▶ _Work request_
Some entries follow. Reproduce exactly the lines starting at the one with "sanjuaninos evidencia un" and stopping after the one with "学園同級生のリリアンに叱られている。 リリアンは魔同学園始まって".

Items listed in a dataset

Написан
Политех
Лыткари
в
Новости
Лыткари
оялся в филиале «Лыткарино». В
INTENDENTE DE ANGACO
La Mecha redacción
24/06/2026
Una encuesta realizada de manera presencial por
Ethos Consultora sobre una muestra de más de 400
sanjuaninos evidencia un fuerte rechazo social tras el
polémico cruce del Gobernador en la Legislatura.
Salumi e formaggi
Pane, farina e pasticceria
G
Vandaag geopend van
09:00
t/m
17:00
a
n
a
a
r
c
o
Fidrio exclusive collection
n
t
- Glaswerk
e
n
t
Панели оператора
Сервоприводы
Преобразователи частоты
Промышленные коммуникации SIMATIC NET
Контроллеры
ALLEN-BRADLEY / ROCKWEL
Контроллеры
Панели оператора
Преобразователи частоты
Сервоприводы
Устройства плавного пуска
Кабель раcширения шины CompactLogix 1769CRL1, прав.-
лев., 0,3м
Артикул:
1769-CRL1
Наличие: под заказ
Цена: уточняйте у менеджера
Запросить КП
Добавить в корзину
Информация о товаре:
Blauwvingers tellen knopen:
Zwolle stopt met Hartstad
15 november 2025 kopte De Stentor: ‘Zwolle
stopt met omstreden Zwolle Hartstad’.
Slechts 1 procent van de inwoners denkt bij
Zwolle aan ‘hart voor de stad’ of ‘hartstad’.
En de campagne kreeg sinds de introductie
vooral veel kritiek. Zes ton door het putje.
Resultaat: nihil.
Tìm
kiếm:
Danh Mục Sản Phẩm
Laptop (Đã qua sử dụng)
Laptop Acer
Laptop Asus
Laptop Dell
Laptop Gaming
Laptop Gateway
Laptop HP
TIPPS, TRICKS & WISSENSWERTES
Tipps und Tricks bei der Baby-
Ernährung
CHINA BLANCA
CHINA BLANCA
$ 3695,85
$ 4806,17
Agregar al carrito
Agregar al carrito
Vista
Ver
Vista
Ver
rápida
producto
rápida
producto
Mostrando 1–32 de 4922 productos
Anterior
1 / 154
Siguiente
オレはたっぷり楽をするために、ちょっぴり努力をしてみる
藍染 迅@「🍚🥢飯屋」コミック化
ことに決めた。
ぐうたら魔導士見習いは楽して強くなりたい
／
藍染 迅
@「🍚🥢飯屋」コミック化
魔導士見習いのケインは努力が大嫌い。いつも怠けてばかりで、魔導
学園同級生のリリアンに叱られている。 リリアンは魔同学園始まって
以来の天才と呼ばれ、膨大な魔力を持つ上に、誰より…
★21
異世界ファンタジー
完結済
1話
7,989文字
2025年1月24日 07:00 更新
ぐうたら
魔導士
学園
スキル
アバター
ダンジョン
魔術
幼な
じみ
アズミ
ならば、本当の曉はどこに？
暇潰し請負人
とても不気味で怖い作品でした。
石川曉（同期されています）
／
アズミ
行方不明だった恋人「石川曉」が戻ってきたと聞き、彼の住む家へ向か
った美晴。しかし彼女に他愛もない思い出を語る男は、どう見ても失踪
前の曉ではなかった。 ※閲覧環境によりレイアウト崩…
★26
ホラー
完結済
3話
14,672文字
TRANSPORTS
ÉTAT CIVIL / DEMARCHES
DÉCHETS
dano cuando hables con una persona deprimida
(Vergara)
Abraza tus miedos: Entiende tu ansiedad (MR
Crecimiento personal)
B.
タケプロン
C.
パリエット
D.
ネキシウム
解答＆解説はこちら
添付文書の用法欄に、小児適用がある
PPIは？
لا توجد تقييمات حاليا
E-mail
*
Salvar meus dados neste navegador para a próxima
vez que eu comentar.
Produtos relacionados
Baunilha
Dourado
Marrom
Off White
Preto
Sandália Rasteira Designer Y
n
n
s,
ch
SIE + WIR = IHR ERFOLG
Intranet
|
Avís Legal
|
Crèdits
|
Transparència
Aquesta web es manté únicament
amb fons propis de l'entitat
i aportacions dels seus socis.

▶ _Answer below_
sanjuaninos evidencia un fuerte rechazo social tras el
polémico cruce del Gobernador en la Legislatura.
Salumi e formaggi
Pane, farina e pasticceria
G
Vandaag geopend van
09:00
t/m
17:00
a
n
a
a
r
c
o
Fidrio exclusive collection
n
t
- Glaswerk
e
n
t
Панели оператора
Сервоприводы
Преобразователи частоты
Промышленные коммуникации SIMATIC NET
Контроллеры
ALLEN-BRADLEY / ROCKWEL
Контроллеры
Панели оператора
Преобразователи частоты
Сервоприводы
Устройства плавного пуска
Кабель раcширения шины CompactLogix 1769CRL1, прав.-
лев., 0,3м
Артикул:
1769-CRL1
Наличие: под заказ
Цена: уточняйте у менеджера
Запросить КП
Добавить в корзину
Информация о товаре:
Blauwvingers tellen knopen:
Zwolle stopt met Hartstad
15 november 2025 kopte De Stentor: ‘Zwolle
stopt met omstreden Zwolle Hartstad’.
Slechts 1 procent van de inwoners denkt bij
Zwolle aan ‘hart voor de stad’ of ‘hartstad’.
En de campagne kreeg sinds de introductie
vooral veel kritiek. Zes ton door het putje.
Resultaat: nihil.
Tìm
kiếm:
Danh Mục Sản Phẩm
Laptop (Đã qua sử dụng)
Laptop Acer
Laptop Asus
Laptop Dell
Laptop Gaming
Laptop Gateway
Laptop HP
TIPPS, TRICKS & WISSENSWERTES
Tipps und Tricks bei der Baby-
Ernährung
CHINA BLANCA
CHINA BLANCA
$ 3695,85
$ 4806,17
Agregar al carrito
Agregar al carrito
Vista
Ver
Vista
Ver
rápida
producto
rápida
producto
Mostrando 1–32 de 4922 productos
Anterior
1 / 154
Siguiente
オレはたっぷり楽をするために、ちょっぴり努力をしてみる
藍染 迅@「🍚🥢飯屋」コミック化
ことに決めた。
ぐうたら魔導士見習いは楽して強くなりたい
／
藍染 迅
@「🍚🥢飯屋」コミック化
魔導士見習いのケインは努力が大嫌い。いつも怠けてばかりで、魔導
学園同級生のリリアンに叱られている。 リリアンは魔同学園始まって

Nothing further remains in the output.